The problem we’ll be solving is machine scheduling with two machines. Write a program called MachineScheduling.java that takes as a command-line argument a number of random jobs to schedule — for example,
java MachineScheduling 100
will generate 100 random jobs. Each job should have a random duration in the range [1, 100). Your program should find the solution in one of two ways:
1) Optimally, via brute force. Try all possible assignments of jobs to either machine 1 or machine 2, and find the best assignment that minimizes the deadline by which both machines finish. (The finish time of a machine is simply the sum of the durations of its jobs.)
2) Using the sorted greedy heuristic described in class. Sort the jobs from biggest to smallest, and greedily schedule them to the machine that currently has less work scheduled to it.

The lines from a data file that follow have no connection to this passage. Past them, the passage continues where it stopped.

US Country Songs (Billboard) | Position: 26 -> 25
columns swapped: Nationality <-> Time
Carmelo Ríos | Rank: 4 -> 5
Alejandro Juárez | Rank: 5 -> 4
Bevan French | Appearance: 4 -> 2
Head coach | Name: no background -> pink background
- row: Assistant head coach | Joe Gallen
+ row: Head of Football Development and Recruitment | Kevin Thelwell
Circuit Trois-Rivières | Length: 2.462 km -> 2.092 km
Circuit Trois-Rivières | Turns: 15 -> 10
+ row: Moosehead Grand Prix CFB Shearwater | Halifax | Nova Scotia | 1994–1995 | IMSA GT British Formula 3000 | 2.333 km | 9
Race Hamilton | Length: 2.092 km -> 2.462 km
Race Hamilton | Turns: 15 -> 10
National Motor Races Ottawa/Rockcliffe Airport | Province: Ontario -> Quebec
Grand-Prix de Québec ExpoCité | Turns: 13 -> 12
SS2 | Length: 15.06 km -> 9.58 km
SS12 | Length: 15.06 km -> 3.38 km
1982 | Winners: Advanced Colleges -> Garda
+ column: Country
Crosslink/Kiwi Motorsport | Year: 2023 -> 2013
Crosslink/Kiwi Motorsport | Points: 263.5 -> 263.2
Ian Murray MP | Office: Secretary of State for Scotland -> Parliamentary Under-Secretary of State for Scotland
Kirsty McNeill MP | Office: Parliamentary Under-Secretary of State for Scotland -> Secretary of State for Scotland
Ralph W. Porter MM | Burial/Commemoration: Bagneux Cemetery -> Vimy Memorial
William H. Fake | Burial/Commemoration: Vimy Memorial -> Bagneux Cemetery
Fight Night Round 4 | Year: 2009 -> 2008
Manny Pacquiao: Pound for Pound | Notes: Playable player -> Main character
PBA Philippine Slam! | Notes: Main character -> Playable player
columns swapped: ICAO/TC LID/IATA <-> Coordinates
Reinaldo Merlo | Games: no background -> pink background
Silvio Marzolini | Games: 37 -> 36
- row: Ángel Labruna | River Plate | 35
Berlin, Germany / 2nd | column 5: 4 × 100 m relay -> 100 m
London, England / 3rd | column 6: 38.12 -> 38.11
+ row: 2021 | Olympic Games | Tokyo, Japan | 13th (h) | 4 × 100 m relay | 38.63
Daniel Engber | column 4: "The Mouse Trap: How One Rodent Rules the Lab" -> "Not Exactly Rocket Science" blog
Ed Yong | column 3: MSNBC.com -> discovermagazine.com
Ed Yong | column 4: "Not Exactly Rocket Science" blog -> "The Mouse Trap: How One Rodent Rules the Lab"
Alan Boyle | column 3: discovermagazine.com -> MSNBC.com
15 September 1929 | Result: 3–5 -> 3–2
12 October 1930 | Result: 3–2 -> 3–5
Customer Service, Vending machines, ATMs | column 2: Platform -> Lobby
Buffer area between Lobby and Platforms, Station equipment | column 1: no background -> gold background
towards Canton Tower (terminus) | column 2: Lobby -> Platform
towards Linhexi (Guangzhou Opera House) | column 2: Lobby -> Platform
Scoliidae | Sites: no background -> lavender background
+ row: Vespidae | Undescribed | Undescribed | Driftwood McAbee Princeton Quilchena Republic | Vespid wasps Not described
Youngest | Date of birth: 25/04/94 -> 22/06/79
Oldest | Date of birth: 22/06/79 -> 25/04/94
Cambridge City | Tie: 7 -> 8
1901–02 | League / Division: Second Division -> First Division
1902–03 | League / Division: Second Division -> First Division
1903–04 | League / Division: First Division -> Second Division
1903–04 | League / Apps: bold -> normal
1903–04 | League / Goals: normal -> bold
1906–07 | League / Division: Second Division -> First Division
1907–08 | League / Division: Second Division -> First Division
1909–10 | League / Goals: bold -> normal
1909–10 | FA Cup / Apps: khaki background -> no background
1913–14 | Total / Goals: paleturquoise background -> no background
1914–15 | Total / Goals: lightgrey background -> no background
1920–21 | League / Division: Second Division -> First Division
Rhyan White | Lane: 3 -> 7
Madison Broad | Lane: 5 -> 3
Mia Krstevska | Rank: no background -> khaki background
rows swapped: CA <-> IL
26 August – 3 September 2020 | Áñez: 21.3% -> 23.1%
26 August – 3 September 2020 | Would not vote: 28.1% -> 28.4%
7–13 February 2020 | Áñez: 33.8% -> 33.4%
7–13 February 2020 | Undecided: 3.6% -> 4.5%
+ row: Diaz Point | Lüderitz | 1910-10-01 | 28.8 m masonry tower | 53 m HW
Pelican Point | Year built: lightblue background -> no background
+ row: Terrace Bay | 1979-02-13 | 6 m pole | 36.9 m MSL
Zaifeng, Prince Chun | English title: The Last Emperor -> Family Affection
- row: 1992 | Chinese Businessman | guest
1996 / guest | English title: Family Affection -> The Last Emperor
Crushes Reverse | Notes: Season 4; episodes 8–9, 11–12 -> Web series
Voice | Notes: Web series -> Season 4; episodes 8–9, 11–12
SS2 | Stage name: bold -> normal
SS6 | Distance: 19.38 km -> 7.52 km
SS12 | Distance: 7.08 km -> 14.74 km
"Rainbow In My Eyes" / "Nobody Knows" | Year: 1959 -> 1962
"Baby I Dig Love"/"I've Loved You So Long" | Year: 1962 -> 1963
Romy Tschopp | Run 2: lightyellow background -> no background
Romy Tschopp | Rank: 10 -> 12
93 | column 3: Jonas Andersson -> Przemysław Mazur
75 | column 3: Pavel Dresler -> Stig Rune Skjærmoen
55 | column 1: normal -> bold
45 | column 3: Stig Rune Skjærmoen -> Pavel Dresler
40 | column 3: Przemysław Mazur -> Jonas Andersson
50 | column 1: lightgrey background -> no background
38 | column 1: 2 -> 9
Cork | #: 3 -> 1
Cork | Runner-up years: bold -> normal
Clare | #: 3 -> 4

Your program should print out (1) the real time required to compute the brute force solution, (2) the real time required to compute the greedy approximation, (3) the optimality ratio achieved by the greedy approximation, which is the ratio of the greedy heuristic’s later machine time to the optimal solution’s later machine time. For example, if the brute force version achieved a balance of 90 on machine 1 and 100 on machine 2, and the greedy version achieved a balance of 50 on machine 1 and 140 on machine 2, the optimality ratio is 140/100 = 1.4.
Please include functions with the following signatures for our ease of testing:
static boolean[] optimallySchedule(double[] durations) static boolean[] greedilySchedule(double[] durations)
Both should take an array of job durations, and return an array that is true at position i if job i should be scheduled on machine 1, and false if job i should be scheduled on machine 2.